“The police were pushing us back extremely forcefully, and kicking us pretty heavily. I have a big bruise on the back of my legs and on my shins. It was at that point that I felt my rib give, basically.”
Jessica Walsh, a 32-year-old south Londoner who turned up to oppose a rightwing demo against a drag story-telling event at the Honor Oak Pub in Lewisham, didn’t expect to come away with a fractured rib – and at the hands of the Met.
“There was one of them who was literally pushing into my back with his elbow, digging into my ribs. They were really trying to hurt us, I think to make sure we weren’t going to try and do this again.”
Walsh is just one of a number of people who faced extreme violence from the police while protesting against homophobic culture war group Turning Point UK (TPUK).
Speaking to Novara Media, counter-protesters reported being kicked, beaten and threatened by officers, with one even being “picked up by the throat and thrown”.
The violence by officers, including those from territorial support group units, came after local teachers, National Education Union (NEU) members and antifascists tried to stand on the pavement in front of a primary school opposite the pub in order to stop TPUK from occupying the spot, as they had previously.
“The police didn’t want us to be there,” Eleanor Davies, a local teacher and NEU member, told Novara Media. “One police officer, she was really harassing me, saying things like: ‘If you don’t ask them [the counter-protesters] to move, then I might have to drag them all into the street.”
The most extreme incidents occurred when counter-protesters on the other side of the road attempted to move forward into the street.
One south London local, who wished to remain anonymous, reported being “elbowed in the head three times” and kicked repeatedly. “It seemed like they were trying to break our legs,” he said. “I’ve not really experienced something like that before.”
Another reported being “picked up by the throat and thrown”, as well as witnessing a child of around 13 or 14 “being hit and kicked”.
The local NEU branch has made an official complaint to the borough commander for moving them from outside the school yet allowing TPUK to gather there, accusing the Met of “siding” with TPUK.
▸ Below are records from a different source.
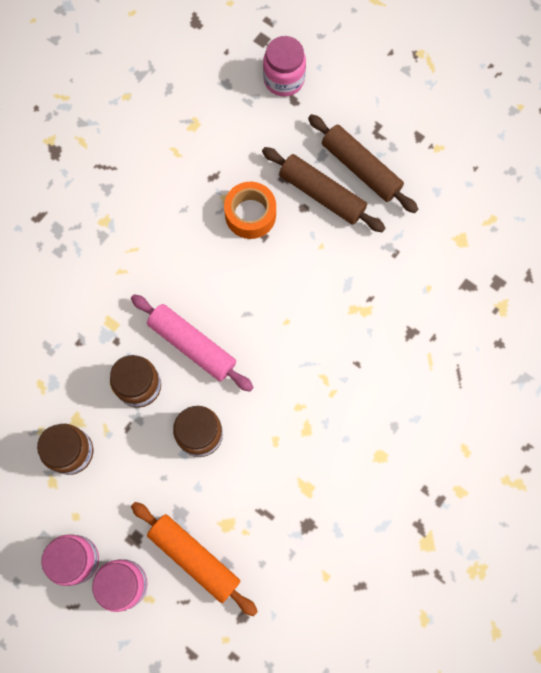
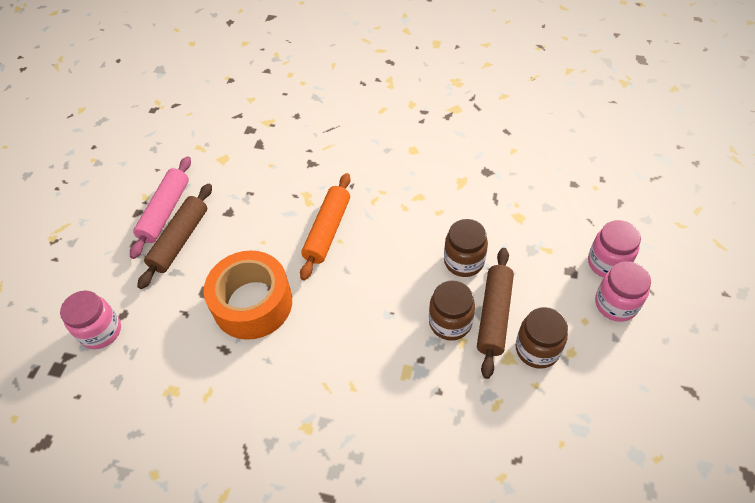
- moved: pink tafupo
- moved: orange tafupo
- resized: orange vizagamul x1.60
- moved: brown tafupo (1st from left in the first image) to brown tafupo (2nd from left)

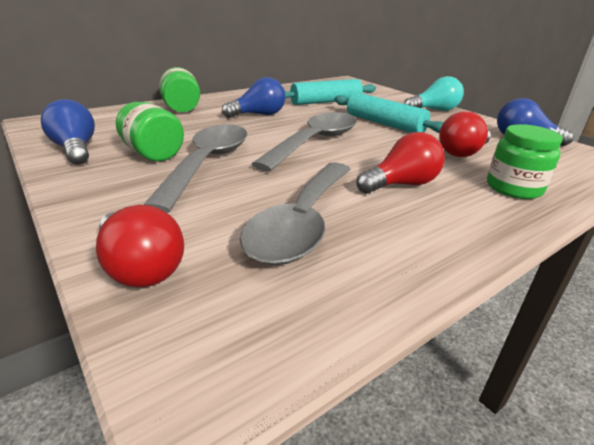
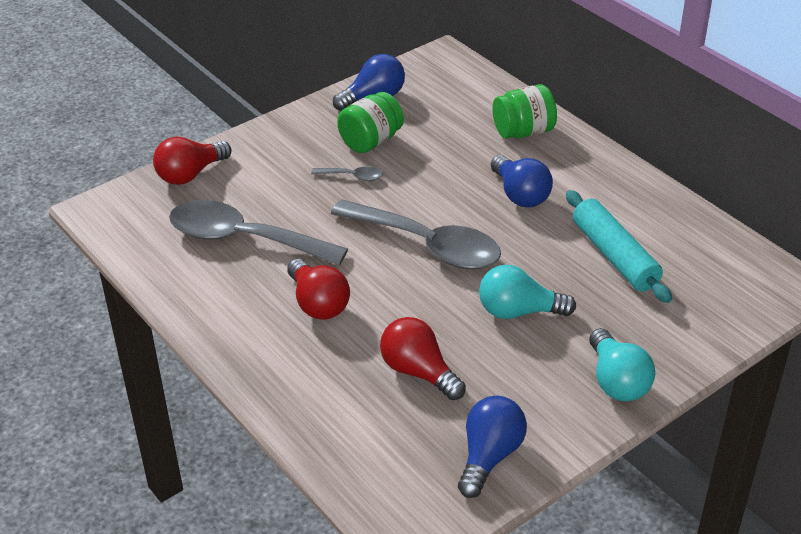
- resized: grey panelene (1st from left in the first image) x0.41
- replaced: turquoise tafupo (2nd from left) to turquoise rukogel (1st from left)
- removed: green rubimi (3rd from left)

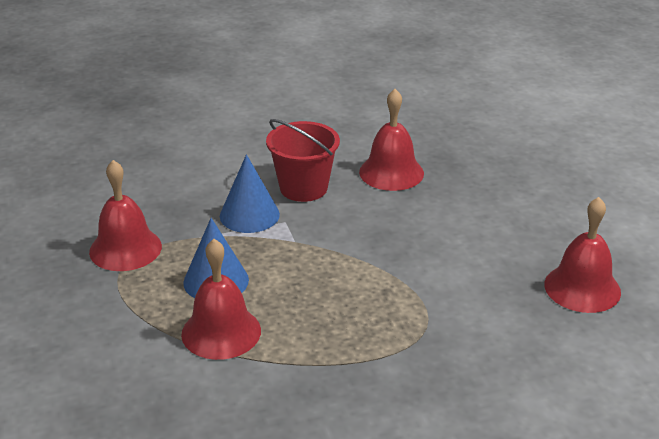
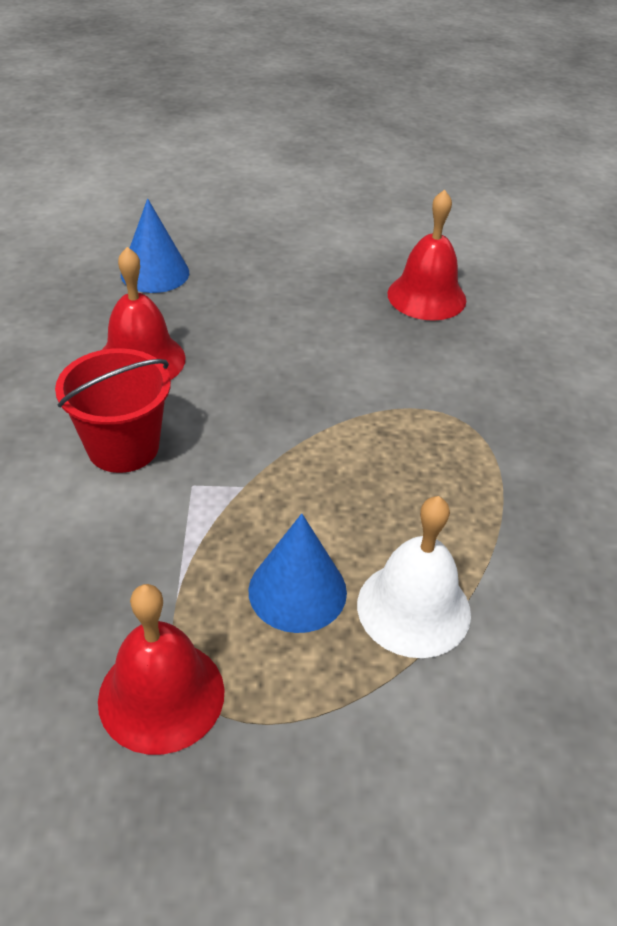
- recoloured: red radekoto (2nd from left) to white radekoto
- moved: blue mezizifol (2nd from left in the first image) to blue mezizifol (1st from left)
Local councillors have also called on London’s deputy mayor for policing to look into allegations that counter-protesters faced police violence while being threatened and intimidated by TPUK.
TPUK has been targeting family-friendly drag storytimes at the Honor Oak Pub since February 2023, calling the performers “groomers”. Drag artists dismiss the claims (“it’s literally just somebody reading a story in fancy dress,” one told Novara Media in March), arguing that they’re a cover for queerphobia.
The trend is imported to the UK from the US, where drag storytime events have been a popular target of far-right groups such as the Proud Boys, by those including Patriotic Alternative – a British fascist group which last month underwent a messy split. At the first demo in Honor Oak in February, one protester was filmed doing a Nazi salute.
TPUK has said it will return to the Honor Oak Pub to protest the next drag storytime event on Saturday 27 May. Despite the recent police aggression, locals will oppose TPUK again.
“It’s more important than ever that local people – and particularly local queer people – keep coming to these things,” one said. “The more of us there are, the safer all of us are.”
“It’s about our collective liberation, and that happens together on the streets.”
The Met has been contacted for comment.
Clare Hymer is a commissioning editor at Novara Media.